Dataset excerpts:
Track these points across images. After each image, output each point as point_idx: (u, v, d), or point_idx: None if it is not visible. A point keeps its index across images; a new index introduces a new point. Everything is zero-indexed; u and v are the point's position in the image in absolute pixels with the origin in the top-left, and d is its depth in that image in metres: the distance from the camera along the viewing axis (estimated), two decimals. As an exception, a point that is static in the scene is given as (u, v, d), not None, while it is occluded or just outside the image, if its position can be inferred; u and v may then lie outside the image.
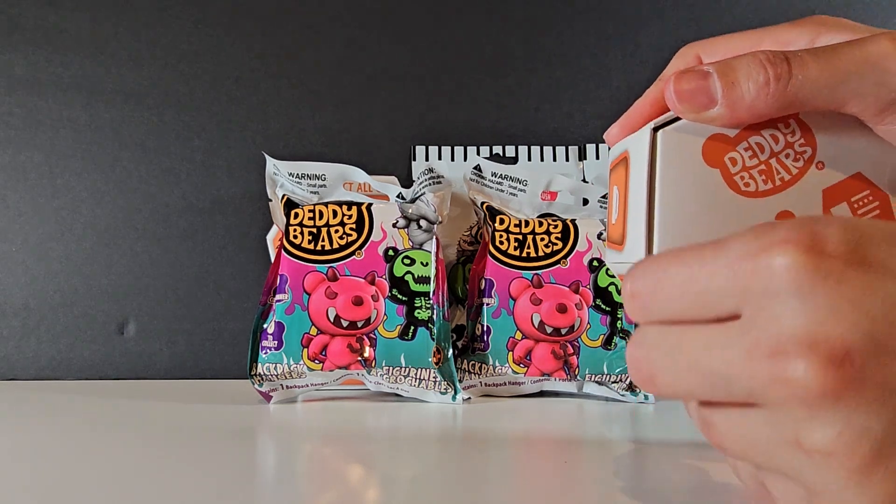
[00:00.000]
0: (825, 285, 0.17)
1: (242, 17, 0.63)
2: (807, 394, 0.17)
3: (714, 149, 0.26)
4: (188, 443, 0.36)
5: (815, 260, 0.17)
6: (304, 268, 0.49)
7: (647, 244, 0.26)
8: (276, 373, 0.47)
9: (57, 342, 0.60)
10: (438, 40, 0.64)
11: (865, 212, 0.25)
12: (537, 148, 0.62)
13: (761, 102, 0.24)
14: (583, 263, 0.51)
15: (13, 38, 0.61)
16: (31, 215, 0.60)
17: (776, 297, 0.17)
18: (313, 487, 0.28)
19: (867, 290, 0.17)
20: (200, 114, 0.62)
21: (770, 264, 0.17)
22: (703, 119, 0.25)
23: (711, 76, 0.24)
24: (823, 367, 0.16)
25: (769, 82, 0.23)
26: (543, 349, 0.50)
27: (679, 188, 0.26)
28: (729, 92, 0.24)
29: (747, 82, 0.24)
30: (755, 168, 0.26)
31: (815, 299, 0.17)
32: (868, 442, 0.17)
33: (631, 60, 0.64)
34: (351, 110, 0.63)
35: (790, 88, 0.23)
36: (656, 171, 0.26)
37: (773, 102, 0.24)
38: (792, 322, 0.17)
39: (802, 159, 0.26)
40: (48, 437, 0.37)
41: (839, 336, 0.16)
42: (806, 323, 0.17)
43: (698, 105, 0.25)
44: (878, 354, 0.16)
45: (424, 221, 0.51)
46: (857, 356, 0.16)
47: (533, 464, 0.32)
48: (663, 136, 0.26)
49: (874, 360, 0.16)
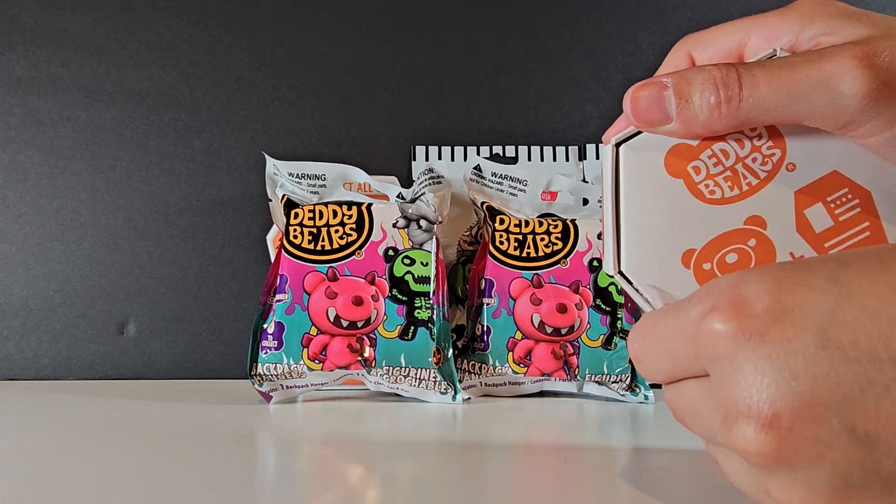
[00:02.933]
0: (747, 348, 0.18)
1: (242, 17, 0.63)
2: (755, 457, 0.18)
3: (676, 159, 0.26)
4: (188, 443, 0.36)
5: (737, 323, 0.18)
6: (304, 268, 0.49)
7: (615, 259, 0.26)
8: (276, 373, 0.47)
9: (57, 342, 0.60)
10: (438, 40, 0.64)
11: (844, 210, 0.25)
12: (537, 148, 0.62)
13: (714, 121, 0.24)
14: (583, 263, 0.51)
15: (13, 38, 0.61)
16: (31, 215, 0.60)
17: (718, 364, 0.18)
18: (313, 488, 0.28)
19: (786, 346, 0.17)
20: (200, 114, 0.62)
21: (706, 333, 0.19)
22: (660, 132, 0.25)
23: (667, 91, 0.24)
24: (757, 430, 0.17)
25: (720, 104, 0.23)
26: (543, 349, 0.50)
27: (643, 200, 0.26)
28: (683, 109, 0.24)
29: (699, 101, 0.24)
30: (720, 175, 0.25)
31: (743, 364, 0.18)
32: (817, 496, 0.17)
33: (631, 60, 0.64)
34: (351, 110, 0.63)
35: (741, 109, 0.23)
36: (620, 186, 0.26)
37: (725, 121, 0.24)
38: (730, 387, 0.18)
39: (771, 162, 0.25)
40: (48, 437, 0.37)
41: (765, 399, 0.17)
42: (738, 388, 0.18)
43: (654, 120, 0.25)
44: (804, 410, 0.17)
45: (424, 221, 0.51)
46: (784, 416, 0.17)
47: (533, 464, 0.32)
48: (624, 151, 0.26)
49: (801, 417, 0.17)
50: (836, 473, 0.17)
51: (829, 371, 0.17)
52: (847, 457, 0.17)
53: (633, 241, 0.25)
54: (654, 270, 0.25)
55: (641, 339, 0.22)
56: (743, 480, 0.20)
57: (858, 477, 0.17)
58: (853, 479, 0.17)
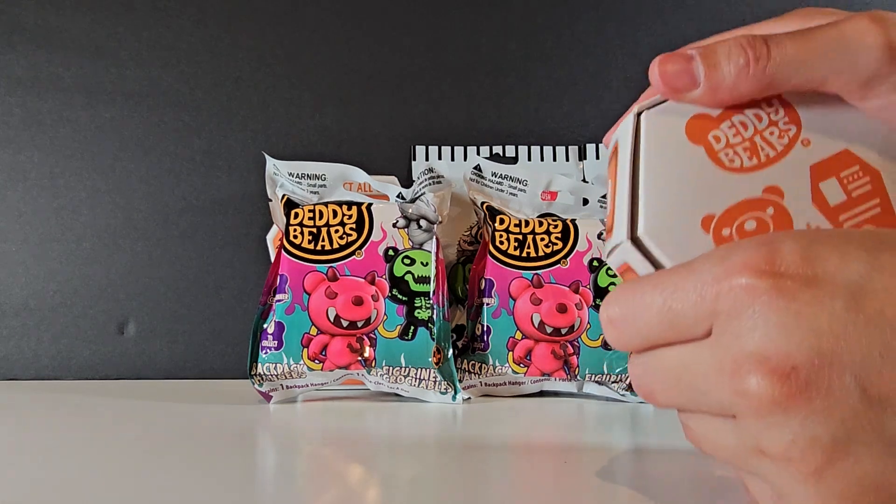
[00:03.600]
0: (778, 304, 0.18)
1: (242, 17, 0.63)
2: (760, 406, 0.18)
3: (697, 127, 0.26)
4: (188, 443, 0.36)
5: (771, 281, 0.18)
6: (304, 268, 0.49)
7: (628, 225, 0.25)
8: (276, 373, 0.47)
9: (57, 342, 0.60)
10: (438, 40, 0.64)
11: (856, 187, 0.25)
12: (537, 148, 0.62)
13: (742, 83, 0.25)
14: (583, 263, 0.51)
15: (13, 38, 0.61)
16: (31, 215, 0.60)
17: (738, 318, 0.19)
18: (313, 487, 0.28)
19: (815, 306, 0.18)
20: (200, 114, 0.62)
21: (732, 287, 0.19)
22: (685, 99, 0.26)
23: (695, 59, 0.25)
24: (771, 381, 0.18)
25: (749, 63, 0.25)
26: (543, 349, 0.50)
27: (663, 165, 0.26)
28: (711, 73, 0.25)
29: (728, 64, 0.25)
30: (739, 145, 0.26)
31: (768, 318, 0.18)
32: (819, 448, 0.18)
33: (631, 60, 0.64)
34: (351, 110, 0.63)
35: (769, 69, 0.24)
36: (640, 151, 0.26)
37: (753, 83, 0.25)
38: (748, 341, 0.18)
39: (787, 136, 0.26)
40: (48, 437, 0.37)
41: (786, 352, 0.18)
42: (758, 341, 0.18)
43: (681, 86, 0.26)
44: (823, 367, 0.18)
45: (424, 221, 0.51)
46: (803, 370, 0.18)
47: (532, 464, 0.32)
48: (646, 117, 0.27)
49: (819, 373, 0.18)
50: (841, 428, 0.18)
51: (852, 333, 0.17)
52: (855, 415, 0.18)
53: (652, 204, 0.25)
54: (673, 234, 0.25)
55: (623, 302, 0.22)
56: (726, 442, 0.20)
57: (862, 435, 0.18)
58: (856, 437, 0.18)
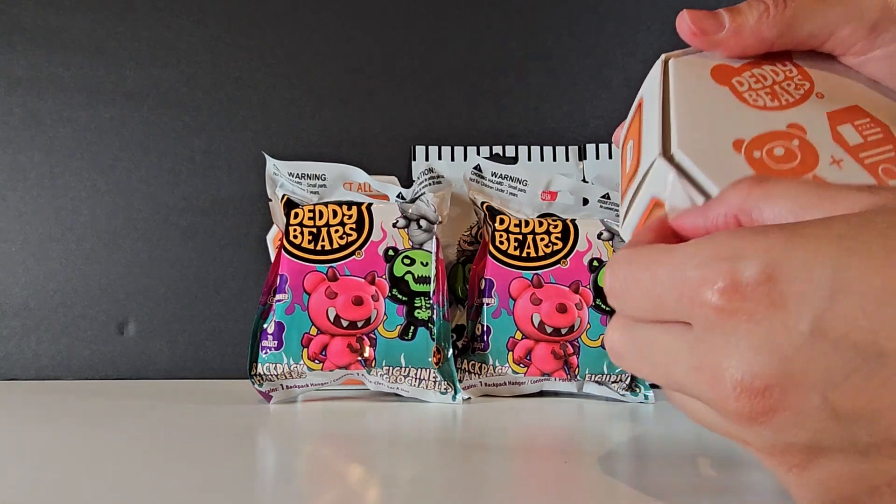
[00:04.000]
0: (747, 328, 0.19)
1: (242, 17, 0.63)
2: (739, 418, 0.19)
3: (721, 72, 0.29)
4: (188, 443, 0.36)
5: (738, 304, 0.19)
6: (304, 268, 0.49)
7: (661, 143, 0.26)
8: (276, 373, 0.47)
9: (57, 342, 0.60)
10: (438, 40, 0.64)
11: (870, 133, 0.27)
12: (537, 148, 0.62)
13: (763, 26, 0.28)
14: (583, 263, 0.51)
15: (13, 38, 0.61)
16: (31, 215, 0.60)
17: (712, 333, 0.20)
18: (313, 487, 0.28)
19: (782, 331, 0.18)
20: (200, 114, 0.62)
21: (703, 304, 0.20)
22: (712, 41, 0.29)
23: (720, 11, 0.29)
24: (749, 398, 0.19)
25: (768, 9, 0.28)
26: (543, 349, 0.50)
27: (692, 99, 0.28)
28: (735, 17, 0.28)
29: (750, 11, 0.28)
30: (761, 90, 0.28)
31: (739, 341, 0.19)
32: (796, 451, 0.19)
33: (631, 60, 0.64)
34: (351, 110, 0.63)
35: (787, 12, 0.28)
36: (669, 90, 0.28)
37: (773, 26, 0.28)
38: (723, 357, 0.19)
39: (803, 89, 0.28)
40: (48, 437, 0.37)
41: (758, 373, 0.19)
42: (733, 361, 0.19)
43: (709, 27, 0.28)
44: (793, 387, 0.18)
45: (424, 221, 0.51)
46: (776, 389, 0.19)
47: (533, 464, 0.32)
48: (674, 62, 0.29)
49: (790, 392, 0.19)
50: (814, 440, 0.19)
51: (819, 357, 0.18)
52: (826, 429, 0.19)
53: (685, 127, 0.26)
54: (707, 153, 0.25)
55: (626, 275, 0.22)
56: (713, 423, 0.22)
57: (835, 445, 0.19)
58: (830, 446, 0.19)
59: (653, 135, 0.27)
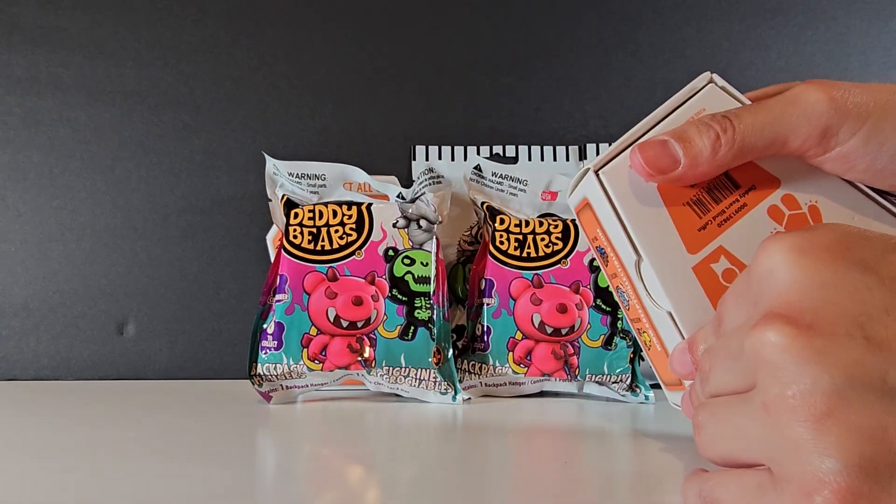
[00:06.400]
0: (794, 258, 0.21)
1: (242, 16, 0.63)
2: (774, 349, 0.20)
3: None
4: (188, 443, 0.36)
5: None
6: (304, 268, 0.49)
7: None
8: (276, 373, 0.47)
9: (56, 342, 0.60)
10: (438, 40, 0.64)
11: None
12: (537, 148, 0.62)
13: (718, 153, 0.28)
14: (583, 263, 0.51)
15: (13, 37, 0.61)
16: (30, 215, 0.60)
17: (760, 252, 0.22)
18: (313, 487, 0.28)
19: (831, 265, 0.20)
20: (200, 114, 0.62)
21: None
22: (670, 179, 0.29)
23: (668, 141, 0.29)
24: (784, 325, 0.20)
25: (718, 136, 0.28)
26: (544, 349, 0.50)
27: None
28: (688, 149, 0.29)
29: (701, 138, 0.29)
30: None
31: (794, 274, 0.20)
32: (819, 392, 0.19)
33: (631, 60, 0.64)
34: (351, 110, 0.63)
35: (736, 137, 0.28)
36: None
37: (726, 152, 0.28)
38: (769, 289, 0.21)
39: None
40: (48, 437, 0.37)
41: (796, 301, 0.20)
42: (775, 290, 0.21)
43: (665, 166, 0.29)
44: (830, 316, 0.19)
45: (424, 221, 0.51)
46: (808, 317, 0.20)
47: (533, 465, 0.32)
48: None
49: (826, 319, 0.19)
50: (842, 373, 0.19)
51: (863, 290, 0.19)
52: (858, 359, 0.19)
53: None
54: None
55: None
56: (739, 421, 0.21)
57: (862, 380, 0.19)
58: (856, 382, 0.19)
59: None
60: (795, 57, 0.64)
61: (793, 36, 0.64)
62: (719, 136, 0.28)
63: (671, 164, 0.29)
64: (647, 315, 0.32)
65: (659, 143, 0.29)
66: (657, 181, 0.30)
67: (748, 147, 0.28)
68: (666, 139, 0.29)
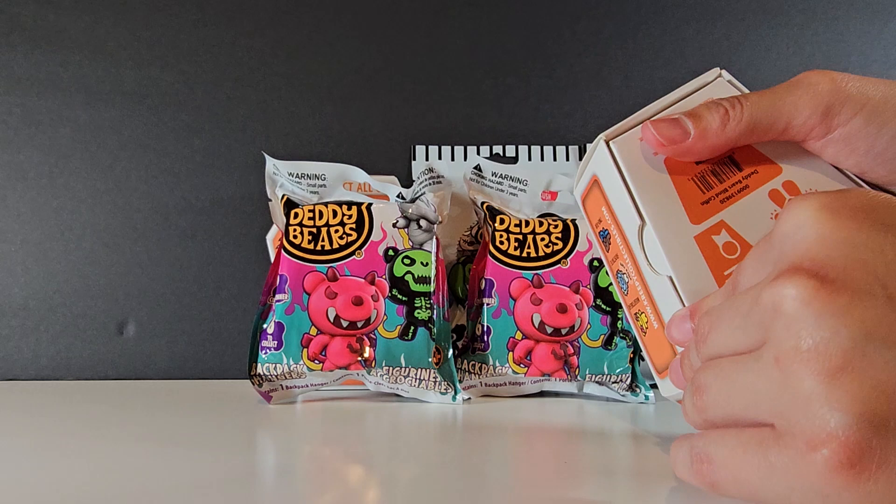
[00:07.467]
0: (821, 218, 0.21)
1: (242, 16, 0.63)
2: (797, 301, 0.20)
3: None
4: (188, 443, 0.36)
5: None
6: (304, 268, 0.49)
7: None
8: (276, 373, 0.47)
9: (56, 342, 0.60)
10: (438, 40, 0.64)
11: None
12: (537, 148, 0.62)
13: (727, 128, 0.30)
14: (583, 263, 0.51)
15: (13, 37, 0.61)
16: (30, 215, 0.60)
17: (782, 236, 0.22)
18: (313, 487, 0.28)
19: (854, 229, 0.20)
20: (200, 114, 0.62)
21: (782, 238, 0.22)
22: (680, 150, 0.31)
23: (681, 118, 0.31)
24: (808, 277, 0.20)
25: (727, 112, 0.30)
26: (544, 349, 0.50)
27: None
28: (697, 122, 0.30)
29: (710, 115, 0.30)
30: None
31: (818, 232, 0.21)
32: (837, 345, 0.19)
33: (631, 60, 0.64)
34: (351, 110, 0.63)
35: (744, 113, 0.30)
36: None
37: (734, 126, 0.30)
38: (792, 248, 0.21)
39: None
40: (48, 437, 0.37)
41: (823, 260, 0.20)
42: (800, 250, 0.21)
43: (675, 137, 0.31)
44: (852, 271, 0.19)
45: (424, 221, 0.51)
46: (832, 272, 0.20)
47: (533, 465, 0.32)
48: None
49: (848, 273, 0.19)
50: (861, 327, 0.19)
51: (888, 251, 0.20)
52: (878, 314, 0.19)
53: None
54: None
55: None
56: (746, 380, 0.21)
57: (881, 337, 0.18)
58: (875, 336, 0.19)
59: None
60: (795, 57, 0.64)
61: (793, 36, 0.64)
62: (728, 112, 0.30)
63: (681, 135, 0.30)
64: (646, 289, 0.32)
65: (670, 118, 0.31)
66: (667, 152, 0.31)
67: (755, 123, 0.30)
68: (678, 116, 0.31)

# ASSIGNED TASK:
Only one thing is wanted here, an exact copy of the lines from the first line above through the line containing "23: (711, 76, 0.24)", minus any picture.

# OUTPUT:
Track these points across images. After each image, output each point as point_idx: (u, v, d), or point_idx: None if it is not visible. A point keeps its index across images; a new index introduces a new point. Everything is zero-indexed; u and v are the point's position in the image in absolute pixels with the origin in the top-left, and d is its depth in that image in metres: the distance from the camera along the viewing axis (estimated), two decimals. As an exception, a point that is static in the scene is given as (u, v, d), not None, while it is occluded or just outside the image, if its position can be inferred; u and v may then lie outside the image.
[00:00.000]
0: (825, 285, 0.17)
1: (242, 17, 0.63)
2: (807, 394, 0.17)
3: (714, 149, 0.26)
4: (188, 443, 0.36)
5: (815, 260, 0.17)
6: (304, 268, 0.49)
7: (647, 244, 0.26)
8: (276, 373, 0.47)
9: (57, 342, 0.60)
10: (438, 40, 0.64)
11: (865, 212, 0.25)
12: (537, 148, 0.62)
13: (761, 102, 0.24)
14: (583, 263, 0.51)
15: (13, 38, 0.61)
16: (31, 215, 0.60)
17: (776, 297, 0.17)
18: (313, 487, 0.28)
19: (867, 290, 0.17)
20: (200, 114, 0.62)
21: (770, 264, 0.17)
22: (703, 119, 0.25)
23: (711, 76, 0.24)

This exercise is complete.